Для скрипки

Ангелина Никулина
                Крис…

     - Стивен… - бросая в бокал третий кубик льда, говорил мистер Сильенсо, по обыкновению, голос его звучал мягко и вкрадчиво. - Пока я только просмотрел вот это…
  Он указал на маленький журнальный столик, точнее на папку на нем с не аккуратно написанными буками, еле читаемыми и соединяющимися в слово «неизвестно». Пожалуй, Стивен Лесли Чан выводил аккуратно только ноты.
   - В общем, я взглянул… и это, смею заметить, очень даже ничего! Шестая за год! Потрясающе! Стивен! - только Сильенсо мог не слыша музыкального произведения, определить по написанным нотам уровень его красоты. Этому поразительному качеству всегда удивлялся Стивен. 
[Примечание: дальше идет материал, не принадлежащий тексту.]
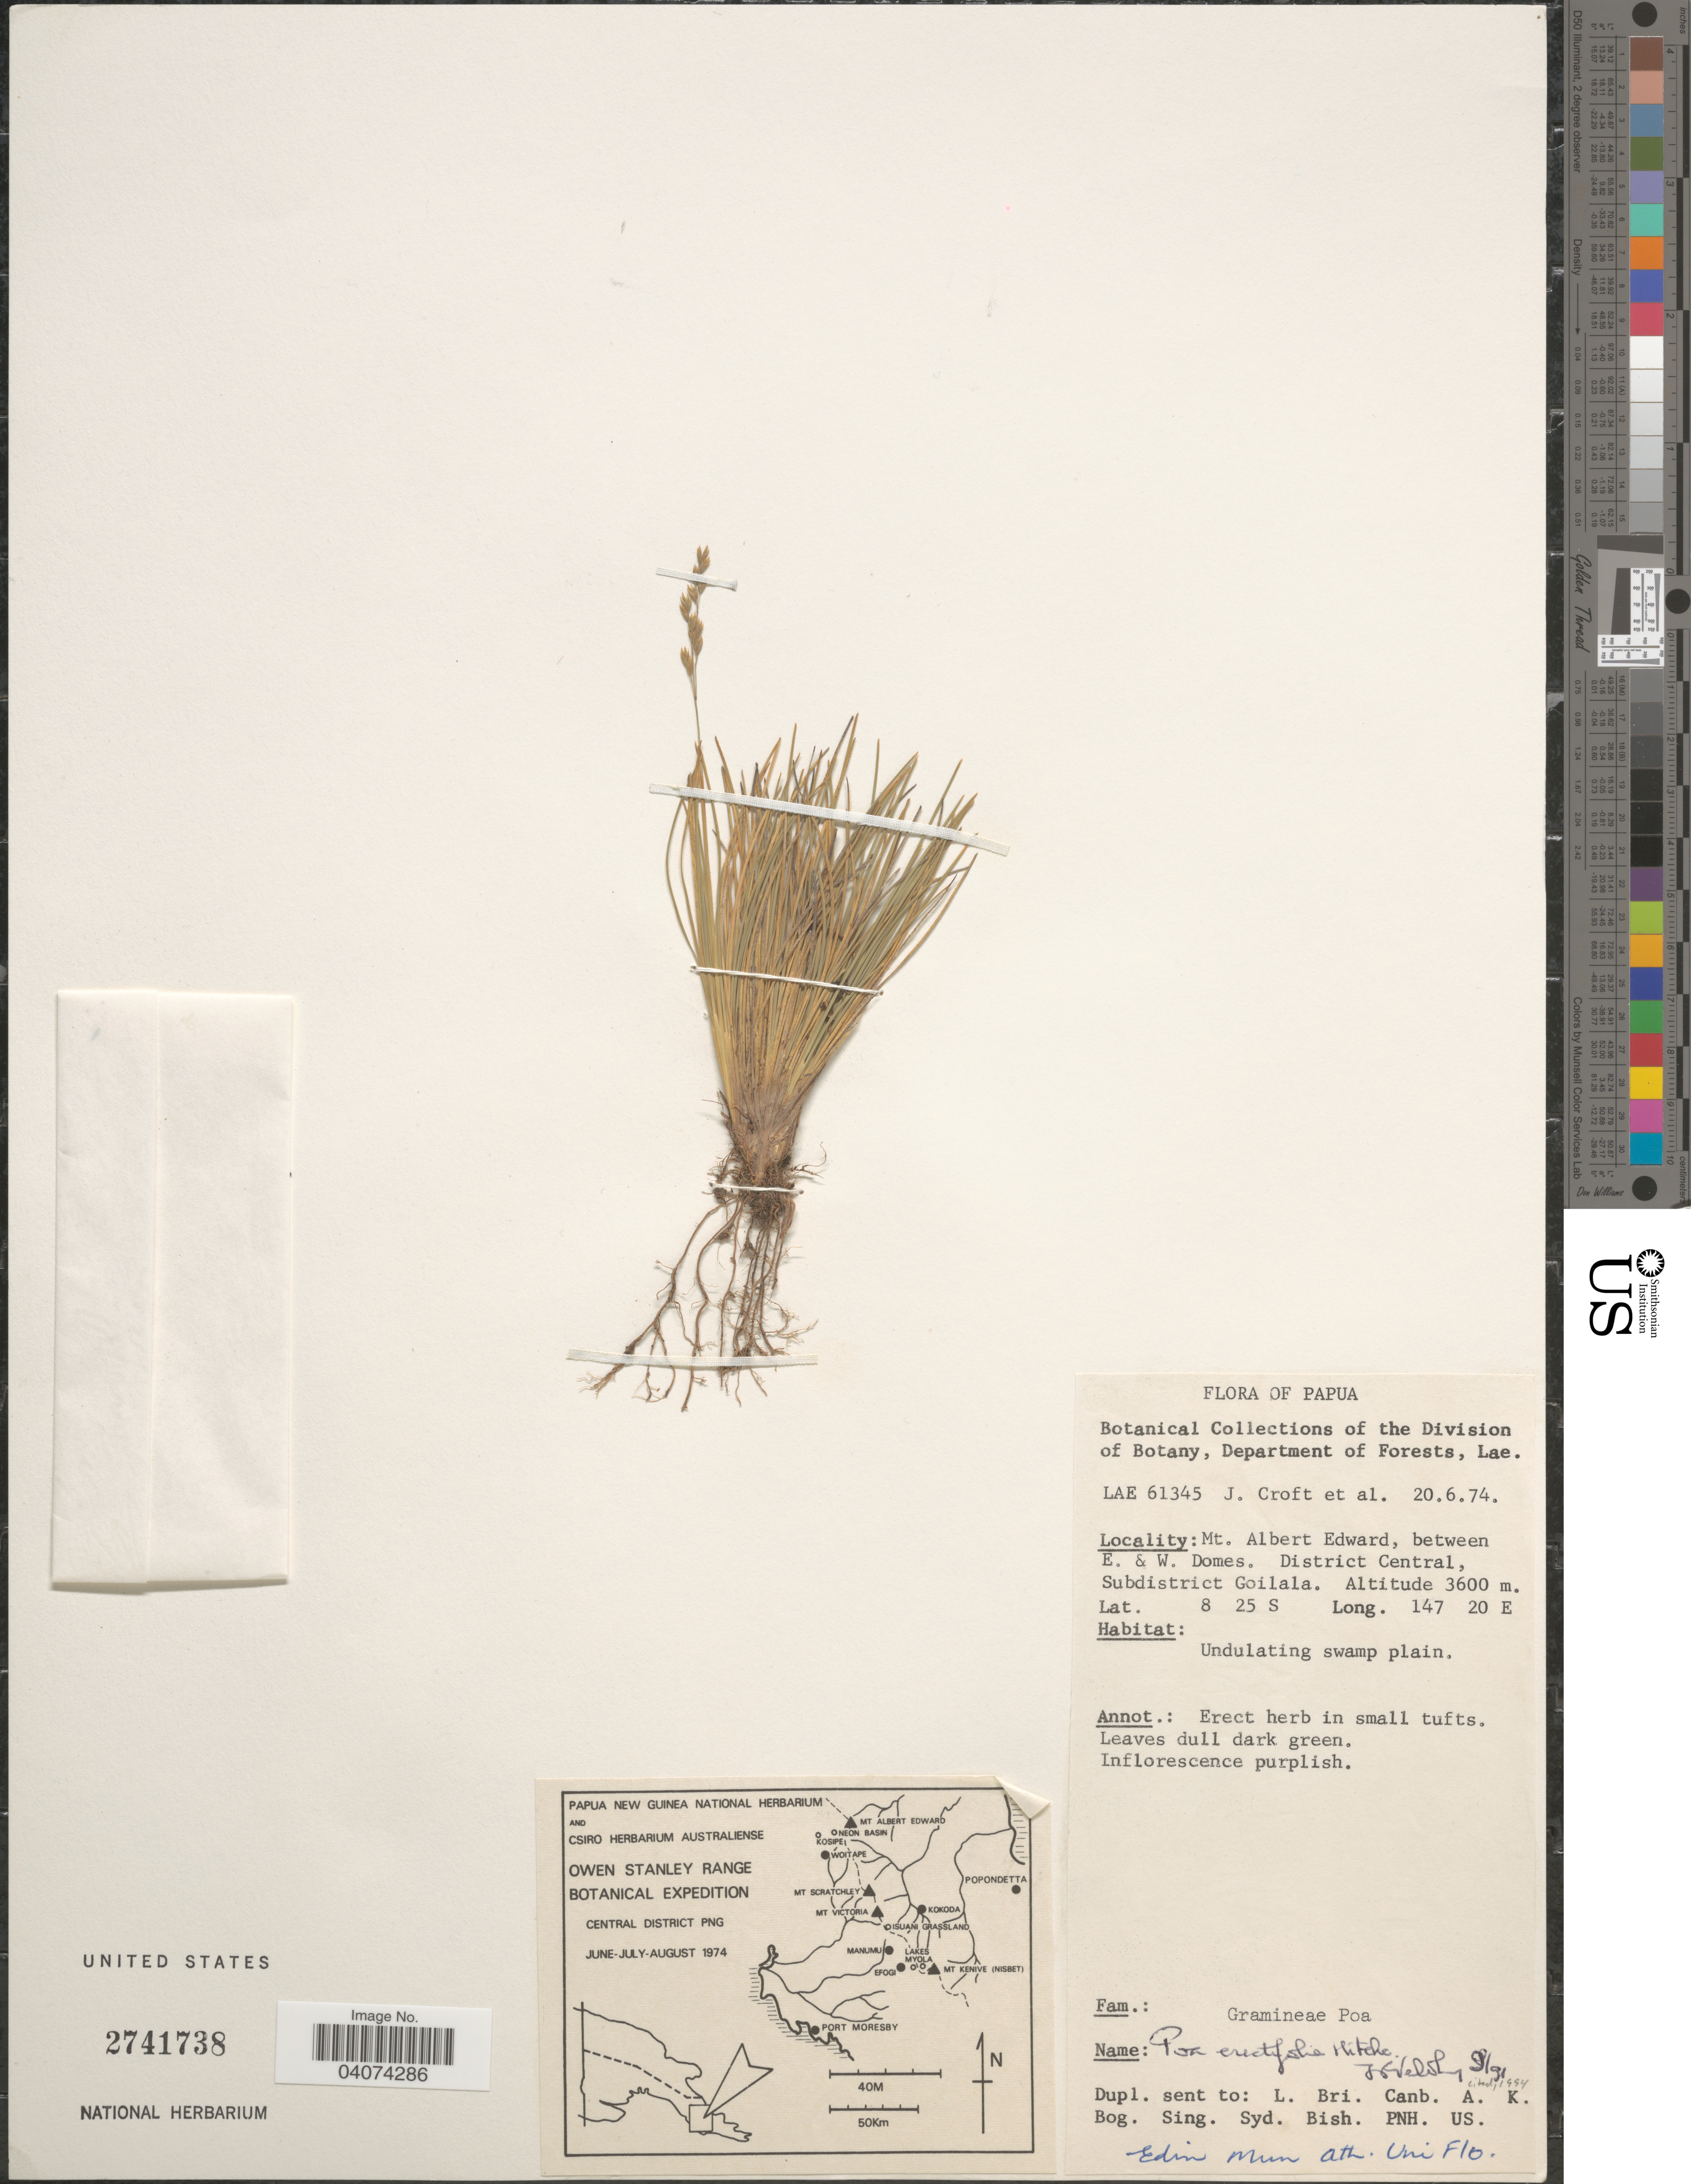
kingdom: Plantae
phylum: Tracheophyta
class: Liliopsida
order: Poales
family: Poaceae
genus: Poa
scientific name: Poa erectifolia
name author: Hitchc.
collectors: J. Croft & et al.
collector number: LAE61345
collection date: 1974-06-20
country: Papua New Guinea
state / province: Central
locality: Mt. Albert Edward, between E. & W. Domes. District Central, Subdistrict Goilala. Owen Stanley Range Botanical Expedition.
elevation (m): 3600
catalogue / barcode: US 2741738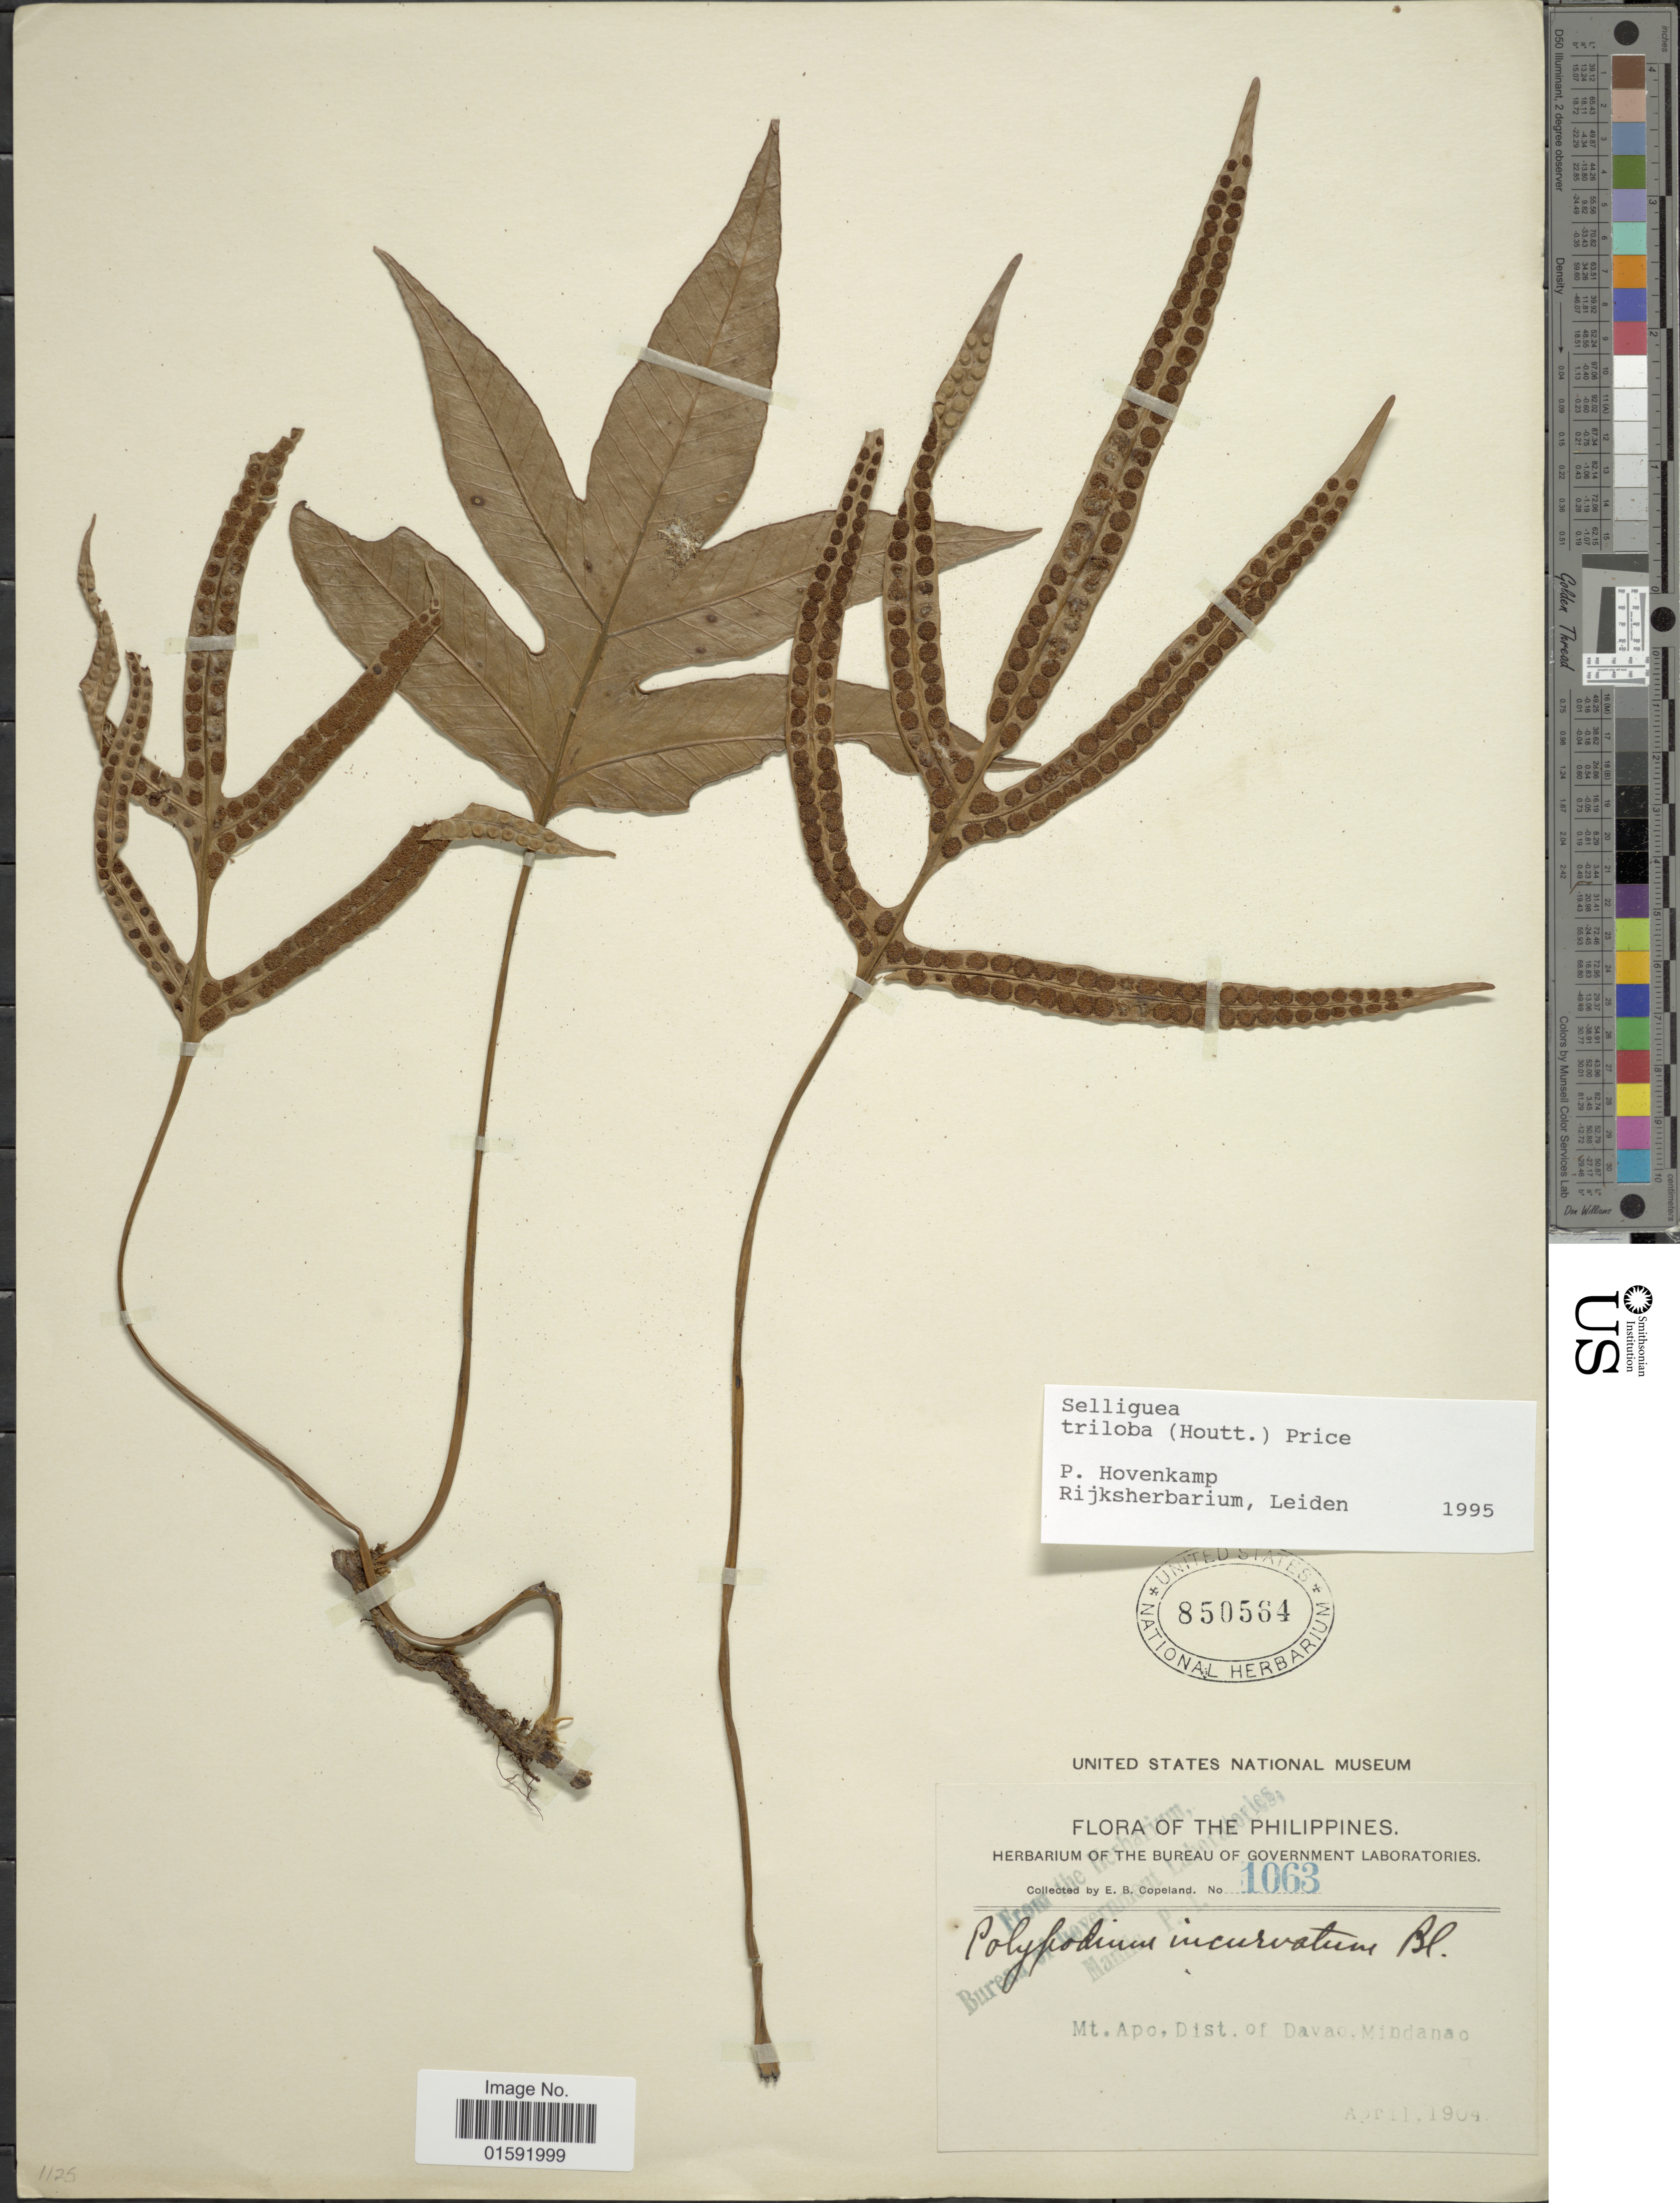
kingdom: Plantae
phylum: Tracheophyta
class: Polypodiopsida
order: Polypodiales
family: Polypodiaceae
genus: Selliguea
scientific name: Selliguea triloba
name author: (Houtt.) M.G. Price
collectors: E. B. Copeland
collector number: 1063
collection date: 1904-04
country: Philippines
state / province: Davao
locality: Mt. Apo, Mindanao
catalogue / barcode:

    Лесли Чан сидел в тёмном кабинете, упёршись глазами в крышку рояля, изучая её блестящее старое покрытие. Вечер, девятый час… скоро ему пить чай с щепоткой сушёной индийской травы и ещё писать, а Педро Сильенсо осушил всю бутылку этой американской дряни и не собирается уходить. Балконная дверь с шумом распахнулась, и просторная, продрогшая после дневного ливня терраса захватила бежевый бархат занавески, и ветер попытался уронить с журнального столика "потрясающую" рапсодию Стивена Лесли Чана. Немного хмельной Сильенсо, с кряхтящим «…оп» спас листы, но пролил немного виски на пол. Стивен стал разглядывать небольшое алкогольное пятно на ковре.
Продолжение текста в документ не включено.